Je dédramatiserai le trépas jusqu’à ce que mort s’ensuive.
Faut-il que les vivants aient honte de leur comportement pour qu’ils ferment systématiquement les yeux de leurs morts ?
Quand on est en bonne santé, on peut écrire n’importe quoi sur la mort puisque les défunts qui connaissent vraiment le sujet ont perdu, en même temps que la vie, le goût de la contradiction.
Prologue
MIEUX VAUT TROP TARD
QUE JAMAIS…
Durant soixante-dix-huit ans, j’ai tenté d’exorciser le sujet en n’en parlant jamais. Au point que j’avais rayé le mot mort de mon vocabulaire. Et même celui de décès, qui tient à la fois le rôle de synonyme et d’euphémisme dans notre langage courant. Toute ma jeunesse, ma seule approche du sujet a consisté à raconter, sous forme de dialogue, une blague débile :
— Bonjour monsieur Funèbre, je voudrais une pompe.
— Je ne vends que des bières.
— Alors, donnez-moi un demi !
Par superstition, je n’achetais pas de DVD parce que ce sigle se rapprochait trop de décédé. Et, alors que j’ai tant écrit, je n’ai jamais rédigé de testament.
Pour que la Grande Faucheuse m’oublie, je me faisais encore plus petit que je ne suis. Je m’abstenais d’aller aux enterrements sous prétexte que je ne rencontrerais par définition que des seconds rôles et que le jour venu, la vedette ne serait plus en état de me rendre la politesse. Aujourd’hui, je vous livre ce que certains considéreront sans doute comme mes dernières volontés, mais j’ai préféré déposer l’enveloppe – sans la fermer – chez les libraires plutôt que chez un notaire.

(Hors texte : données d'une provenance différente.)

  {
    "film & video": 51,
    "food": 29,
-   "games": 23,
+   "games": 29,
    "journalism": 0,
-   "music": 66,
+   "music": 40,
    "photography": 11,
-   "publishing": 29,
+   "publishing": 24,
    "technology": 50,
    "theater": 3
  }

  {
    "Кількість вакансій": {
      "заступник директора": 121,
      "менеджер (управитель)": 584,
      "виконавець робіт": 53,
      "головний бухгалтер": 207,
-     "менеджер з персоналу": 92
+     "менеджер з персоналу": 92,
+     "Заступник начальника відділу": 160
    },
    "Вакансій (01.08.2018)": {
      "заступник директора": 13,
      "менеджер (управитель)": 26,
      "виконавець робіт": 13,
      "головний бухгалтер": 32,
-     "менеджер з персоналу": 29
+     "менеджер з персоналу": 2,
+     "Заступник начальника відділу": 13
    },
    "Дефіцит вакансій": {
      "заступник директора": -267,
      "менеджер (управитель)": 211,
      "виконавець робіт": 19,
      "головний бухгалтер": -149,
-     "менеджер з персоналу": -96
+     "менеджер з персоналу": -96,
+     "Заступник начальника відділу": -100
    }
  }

En fait, tout a basculé le jour où, m’étant avisé de l’inéluctabilité du grand saut, j’ai décidé de commercialiser l’élastique. Le premier livre s’intitulait très explicitement Je suis mort. Et alors ? au grand dam de l’éditeur qui pensait que si on l’imprimait sur la couverture, la mort était un gros mot en même temps qu’un vocable dissuasif. Ce fut plutôt un succès. Une fois passé la surprise de voir un amuseur publier ses mémoires d’outre-tombe, les critiques voulurent bien louer la description d’une situation qu’ils ne connaissaient pas plus que moi.

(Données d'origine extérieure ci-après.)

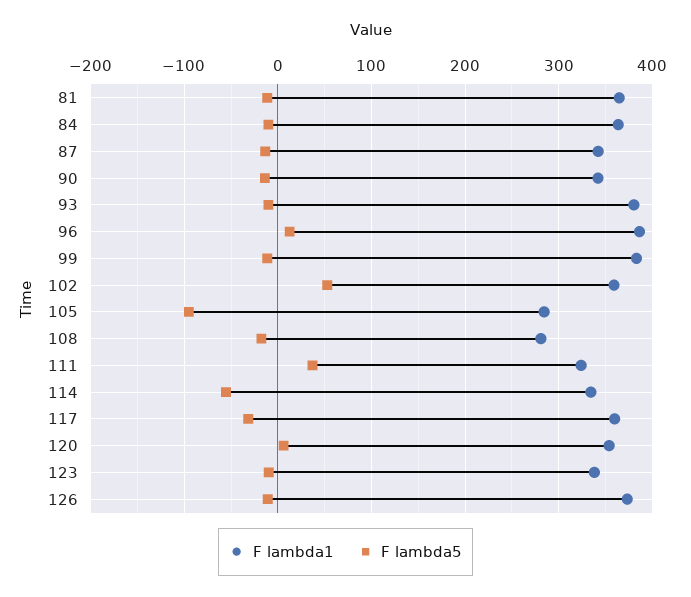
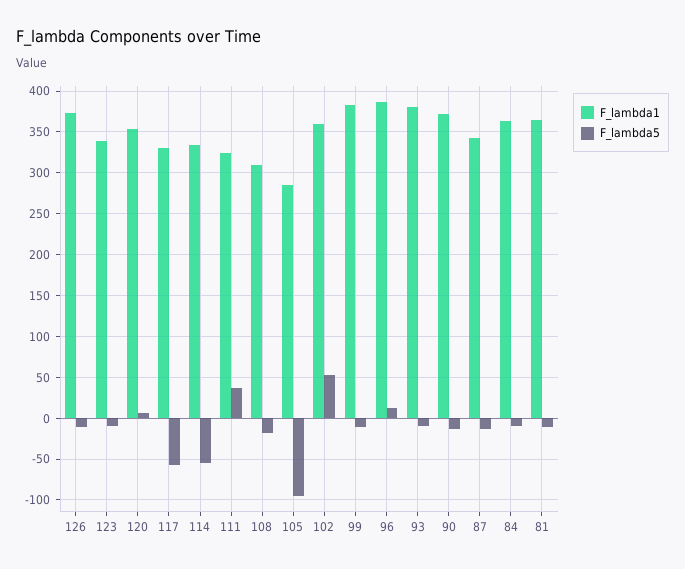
  {
    "F lambda1": {
      "81": 360,
      "84": 360,
      "87": 340,
-     "90": 340,
+     "90": 370,
      "93": 380,
      "96": 390,
      "99": 380,
      "102": 360,
      "105": 280,
-     "108": 280,
+     "108": 310,
      "111": 320,
      "114": 330,
-     "117": 360,
+     "117": 330,
      "120": 350,
      "123": 340,
      "126": 370
    },
    "F lambda5": {
      "81": -10,
      "84": -10,
      "87": -10,
      "90": -10,
      "93": -10,
      "96": 10,
      "99": -10,
      "102": 50,
      "105": -100,
      "108": -20,
      "111": 40,
      "114": -60,
-     "117": -30,
+     "117": -60,
      "120": 10,
      "123": -10,
      "126": -10
    }
  }

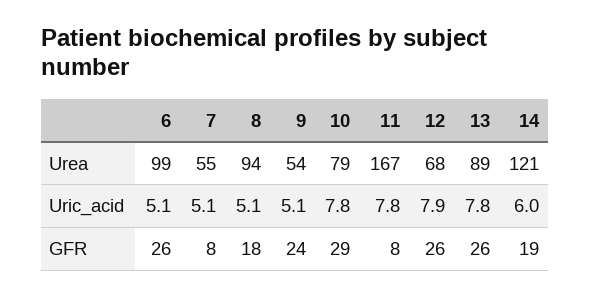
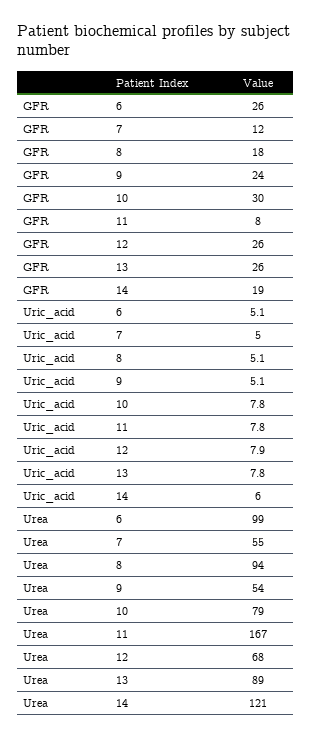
  {
    "6": {
      "Urea": 99,
      "Uric_acid": 5.1,
      "GFR": 26
    },
    "7": {
      "Urea": 55,
-     "Uric_acid": 5.1,
+     "Uric_acid": 5,
-     "GFR": 8
+     "GFR": 12
    },
    "8": {
      "Urea": 94,
      "Uric_acid": 5.1,
      "GFR": 18
    },
    "9": {
      "Urea": 54,
      "Uric_acid": 5.1,
      "GFR": 24
    },
    "10": {
      "Urea": 79,
      "Uric_acid": 7.8,
-     "GFR": 29
+     "GFR": 30
    },
    "11": {
      "Urea": 167,
      "Uric_acid": 7.8,
      "GFR": 8
    },
    "12": {
      "Urea": 68,
      "Uric_acid": 7.9,
      "GFR": 26
    },
    "13": {
      "Urea": 89,
      "Uric_acid": 7.8,
      "GFR": 26
    },
    "14": {
      "Urea": 121,
      "Uric_acid": 6,
      "GFR": 19
    }
  }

Comme à partir de cinquante mille exemplaires vendus la récidive est obligatoire, j’accouchai un an plus tard de Ma vie d’avant, ma vie d’après. Pour être plus crédible, je mélangeai cette fois la relation d’un passé dont j’étais sûr et l’imagination d’un avenir plein d’incertitudes.

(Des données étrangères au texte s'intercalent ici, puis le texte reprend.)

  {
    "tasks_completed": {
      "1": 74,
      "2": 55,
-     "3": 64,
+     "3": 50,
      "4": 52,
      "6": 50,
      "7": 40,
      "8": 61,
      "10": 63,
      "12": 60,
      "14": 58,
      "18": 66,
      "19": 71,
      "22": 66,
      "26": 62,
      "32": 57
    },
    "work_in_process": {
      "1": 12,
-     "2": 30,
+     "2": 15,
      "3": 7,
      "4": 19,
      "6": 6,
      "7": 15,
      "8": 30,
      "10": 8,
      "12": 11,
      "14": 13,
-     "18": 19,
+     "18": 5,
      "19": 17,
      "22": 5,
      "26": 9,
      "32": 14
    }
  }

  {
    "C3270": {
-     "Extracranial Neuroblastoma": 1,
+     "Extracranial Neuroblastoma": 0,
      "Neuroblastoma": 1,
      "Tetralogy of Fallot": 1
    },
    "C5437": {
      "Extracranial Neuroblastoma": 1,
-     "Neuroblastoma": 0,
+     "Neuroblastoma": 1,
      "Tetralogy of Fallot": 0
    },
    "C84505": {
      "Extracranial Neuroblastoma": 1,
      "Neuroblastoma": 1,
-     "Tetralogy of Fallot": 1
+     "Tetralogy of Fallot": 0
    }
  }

La trilogie se termine donc ici sous un titre presque aussi long que ma vie. Peut-être moins une trilogie qu’une trithérapie contre la principale angoisse existentielle. Cela dit, je préfère vous dire la vérité : la dédramatisation du trépas à laquelle j’aspirais demeure un vœu pieux. J’ai simplement trouvé dans une terre où rien ne pousse à part des concessions à perpétuité, mon ultime filon. Avec l’espoir que votre générosité, cher lecteur, permettra à ma famille qui en bénéficiera forcément, de m’apporter, une fois l’an, les plus beaux chrysanthèmes de la division.